Our client is a leading biopharmaceutical company, which specializes in medicinal discoveries and pharmaceutical insights. The client currently uses a homegrown .NET-Informatica-SQL Server based application that manages pharma sales data, such as territory allocation and sales goals, which are routinely used by sales reps, doctors and other authorized medical professionals.
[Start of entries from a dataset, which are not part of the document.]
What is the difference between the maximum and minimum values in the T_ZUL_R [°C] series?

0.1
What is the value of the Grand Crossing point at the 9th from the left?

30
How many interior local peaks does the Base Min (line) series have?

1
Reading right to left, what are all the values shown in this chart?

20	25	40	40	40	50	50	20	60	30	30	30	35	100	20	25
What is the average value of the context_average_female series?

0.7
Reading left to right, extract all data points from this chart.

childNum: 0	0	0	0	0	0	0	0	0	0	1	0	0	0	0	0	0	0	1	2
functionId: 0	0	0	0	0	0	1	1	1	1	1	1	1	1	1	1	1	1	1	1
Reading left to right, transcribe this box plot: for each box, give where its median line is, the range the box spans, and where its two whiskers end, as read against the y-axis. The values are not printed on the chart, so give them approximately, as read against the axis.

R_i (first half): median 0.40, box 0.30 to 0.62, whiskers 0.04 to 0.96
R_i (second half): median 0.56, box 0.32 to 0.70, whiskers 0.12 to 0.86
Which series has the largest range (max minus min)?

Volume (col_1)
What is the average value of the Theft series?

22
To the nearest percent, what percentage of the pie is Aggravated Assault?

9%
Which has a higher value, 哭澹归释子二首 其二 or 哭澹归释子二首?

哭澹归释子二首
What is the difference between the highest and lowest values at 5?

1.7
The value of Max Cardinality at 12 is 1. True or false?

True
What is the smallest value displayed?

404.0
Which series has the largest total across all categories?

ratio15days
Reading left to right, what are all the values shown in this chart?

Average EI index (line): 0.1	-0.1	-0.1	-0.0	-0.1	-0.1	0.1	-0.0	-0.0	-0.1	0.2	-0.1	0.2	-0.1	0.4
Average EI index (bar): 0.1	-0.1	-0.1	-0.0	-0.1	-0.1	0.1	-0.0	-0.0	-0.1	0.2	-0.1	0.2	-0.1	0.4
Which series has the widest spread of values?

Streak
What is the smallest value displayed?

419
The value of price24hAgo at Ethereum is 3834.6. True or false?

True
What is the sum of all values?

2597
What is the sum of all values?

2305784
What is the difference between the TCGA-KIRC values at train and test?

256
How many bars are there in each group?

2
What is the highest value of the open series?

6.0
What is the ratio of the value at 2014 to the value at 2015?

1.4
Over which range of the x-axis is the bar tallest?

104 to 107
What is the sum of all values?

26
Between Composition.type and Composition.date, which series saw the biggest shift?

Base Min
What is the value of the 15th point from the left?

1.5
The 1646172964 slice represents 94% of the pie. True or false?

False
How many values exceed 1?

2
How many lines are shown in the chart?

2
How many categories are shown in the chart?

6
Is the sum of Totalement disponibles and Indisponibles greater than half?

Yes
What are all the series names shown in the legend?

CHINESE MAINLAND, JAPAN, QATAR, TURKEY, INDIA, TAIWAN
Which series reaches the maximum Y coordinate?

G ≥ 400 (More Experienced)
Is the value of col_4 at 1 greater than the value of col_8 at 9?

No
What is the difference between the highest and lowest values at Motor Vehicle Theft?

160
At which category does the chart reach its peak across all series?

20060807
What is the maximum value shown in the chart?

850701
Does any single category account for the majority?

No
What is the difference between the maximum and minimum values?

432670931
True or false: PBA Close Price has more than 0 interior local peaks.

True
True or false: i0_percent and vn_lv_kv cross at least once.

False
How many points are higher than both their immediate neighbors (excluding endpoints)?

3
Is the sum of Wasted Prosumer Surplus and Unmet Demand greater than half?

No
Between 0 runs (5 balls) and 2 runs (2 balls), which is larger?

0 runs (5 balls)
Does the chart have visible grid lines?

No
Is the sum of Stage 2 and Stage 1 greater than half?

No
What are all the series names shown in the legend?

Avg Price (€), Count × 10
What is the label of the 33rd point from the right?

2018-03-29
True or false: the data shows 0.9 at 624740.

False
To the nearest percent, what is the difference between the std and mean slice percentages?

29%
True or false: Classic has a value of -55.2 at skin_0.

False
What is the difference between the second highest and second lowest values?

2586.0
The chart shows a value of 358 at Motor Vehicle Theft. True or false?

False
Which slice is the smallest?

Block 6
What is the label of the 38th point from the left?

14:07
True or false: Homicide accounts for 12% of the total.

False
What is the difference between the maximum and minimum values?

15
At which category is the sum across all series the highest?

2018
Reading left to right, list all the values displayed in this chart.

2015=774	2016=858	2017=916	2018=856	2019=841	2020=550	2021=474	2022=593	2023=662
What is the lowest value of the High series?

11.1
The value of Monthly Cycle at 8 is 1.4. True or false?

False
This data is reviewed periodically and securely updated in the system.
Leveraging the expertise of working on cloud components, Agilisium’ s experts suggested the following changes.
- Replacing the existing Informatica tool with Databricks Unified Analytics Platform (UAP) and
Mulesoft Customer Relationship Management (CRM).
- Replacing SQL Server with Aurora Relational Database System.
- Deploying AWS services such as AWS Lambda, AWS Secrets Manager, Cloud Watch Alerts, Aurora RDS, SNS, Amazon S3 and Glue, to finely integrate the requisite technical components.
The component functionality includes:
- Veeva-CRM: A cloud-based specialized life sciences solution built on Salesforce, to optimize and handle pharmaceutical data as per health industry regulations.
- Databricks: To integrate & transform business data from multiple applications and feed them into Salesforce CRM.
- Mulesoft integrator: An API integrator tool to feed real time data into Salesforce CRM
- Amazon Aurora: A cloud-based RDS, which is the single source of truth of data available to both Mulesoft and Databricks.
- AWS Glue: A serverless, fully managed and cloud optimized ETL tool, to prepare and load sales and territory data for analytics and further processing.
From the client’s front-end application, the obtained CRM data is classified based on different categories i.e., sales representatives, customer classification and territories, call frequencies, territory hierarchies and so on, further stored into cloud storage services provided by AWS.
Through backend ETL processes, this massive CRM data is migrated from SQL Server to Aurora (a MySQL compatible RDS) and is processed using suitable algorithms. This data is transformed using Databricks ETL tool & AWS Glue, and eventually stored into AWS’s Storage Layer. Further ETL operations were triggered using AWS Lambda and integrated using Mulesoft API, from which the data is finally sent to Salesforce Cloud CRM.
Besides leveraging Salesforce for reporting, configuration and maintenance capabilities, the life sciences Veeva CRM enabled the following operations:
- Real-time updates using Mulesoft API into Salesforce.
- Batch processing operations using AWS Glue & Databricks, as push updates into Salesforce.
Real time availability: For the field sales workers to view real-time information and sales updates, a customized mobile application was created as a part of Salesforce, to fetch and display data provided from Databricks & Mulesoft. This mobile application provides near real time updates about territory allocations, sales reps, rep-alignment mappings and similar data, to the field users; and is then stored permanently into Salesforce.
The ETL integration processes, which initially consumed about 8-12 hours due to Informatica and MySQL, can now be entirely completed to 1-1.5 hours, including other essential operations such as auto-scheduling, auto-triggering and automatic failures handling. This was able to offer a quicker turn-around time and reduced latency.
The overall data availability factor has been improved to 90%.
The entire data migration processes from on-prem to cloud, along with ETL processing, was carried out in 3 months. In this, the first 45 days were spent only in the necessary requirements gathering and initiation, while the actual project implementation was completed in the remaining time.
The field sales team now have access to sales information and territory alignment updates “on the go”, which has increased their productivity and responsiveness due to the mobile application, gradually reducing all additional efforts on their routine tasks.